Find the extra rep in your business!
Just like building muscle, the health of your fitness business requires that you do those one-percenters that make the difference between growing your business or maintaining the status quo. Whether you’ve been in business for a while or are just starting out, chances are, you are probably offering some kind of discount or concession to certain sections of your membership base. This is perfectly normal and in many cases, essential to increasing your membership numbers. However, over time, these discounts are costing you more money than you probably counted on if they’re not regularly reviewed and adjusted. Here are a few ways your business is losing money:
1. You are not tracking the level of discounting or concessions within your business!
This type of review provides you with insights into the level of discount you are offering throughout your gym, box or PT Studio. For instance, you should be able to break down your total concession and discount amount by month and by type (for example student discounts or veteran discounts). Over time, these figures can change depending on the level of competition in your area or changes in your membership demographics. Tracking these trends allows you to make minor adjustments to your discounts that can have large impacts on your bottom line. Reviewing this part of your business becomes more important as you reach capacity. At some stage, your fitness center’s revenue growth will flatten out as you can not add more members. This type of analysis helps you determine those memberships that should no longer be offered or whether customers on a previous deal, are still eligible to receive that level of discount. For example let’s say you have the following scenario:
- You are now at 95% of capacity for your gym
- You have noticed over the past two years the value of your Student discounts have gone from $1,000 per month (20 student members x $50p/m discount) to $3,500 per month (70 student member x $50p/m)
- Essentially Student Memberships now mean you maximum revenue is reduced by $42,000 pa.
- At this level of capacity and discounting, you could do choose to do any of the following three things
- Leave things as they are for now due to competitive pressures (there are a lot of gyms in your catchment area),
- Reduce the level of discount for new students signing up (thus increasing their price) and assess the impact on your membership sign-up rates
- Reduce the discount available on renewals for students. This is the most impactful, but may also result in some churn. For instance, reducing the discount by $25 means that over the course of the year, your would have an extra $21,000 to reinvest into your products and services.
2. You are not scheduling membership price reviews!
You should be reviewing your membership types and prices at least yearly. But what specifically are you looking for? Basically, where there is a higher demand for one type of membership or service, increase the price for new members signing up to them. It is one of the simplest ways to grow your business, price the most sought-after parts of your business at a premium. As well as improving the profitability of your fitness center or studio, it will also allow you to re-invest into these services so your members can continue receiving an excellent product.

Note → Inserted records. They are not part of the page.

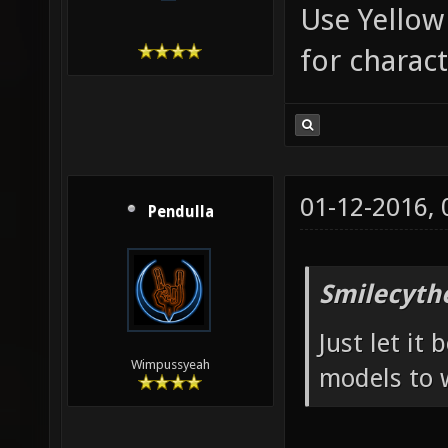
Use Yellow
for charac
01-12-2016,
Pendulla
Smilecyth
Just let it
Wimpussyeah
models to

Remember, to do this you need to be tracking this information in the first place. Are you tracking it?
3. You are not correctly tracking non-financial members!

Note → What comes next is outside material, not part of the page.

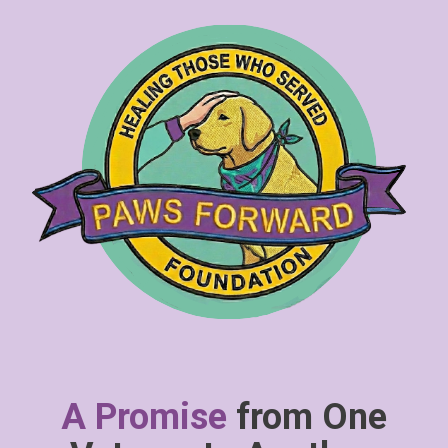
A Promise
from One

We’ve touched on managing arrears here before. One of the key areas of loss we find in fitness businesses is the number of write-offs they incur but do not record. For example, Tom has a 12-month membership paid monthly. For whatever reason, he misses a payment on the 5th month of his membership but resumes paying next month. On the 12 month, he does not renew. The 5th month of payment was not received. Now, in isolation, this is not a big deal. However, most gyms we speak to do not track how many of these types of missed payments occur across their membership base. Yes, there are many reasons why it is reasonable to skip payments but you should be using your gym software to track the value of these missed payments so you can make informed policy decisions that continue growing your business.
Start by recording and then test your responses to the data
If you aren’t tracking it… how are you going to know if it is an issue? The kinds of reviews discussed above are not daily or even weekly. They should be reviewed every 6-12 months and will help identify areas of low hanging fruit to address to continue the growth of your business. Where the data points to an area that is losing you money, change your process and note the change in your businesses financial performance. For example:
- If you are seeing more and more students signing up for your business, you could reduce the level of discount you offer this membership type and see how it affects signups,
- Look through your membership types and identify the most in-demand services, either increase the price or add a slightly more premium membership that offers some extras and try and upsell your members to this membership, or
- If your member misses a payment, double up their next payment or add it to the end of their membership.
These are a few ideas to help improve the profitability and, therefore, sustainability of your fitness business. One of the prerequisites of this advice is that you have an excellent product that delivers value to your clients. What is the low hanging fruit in your business? How have you improved the financial health of your gym?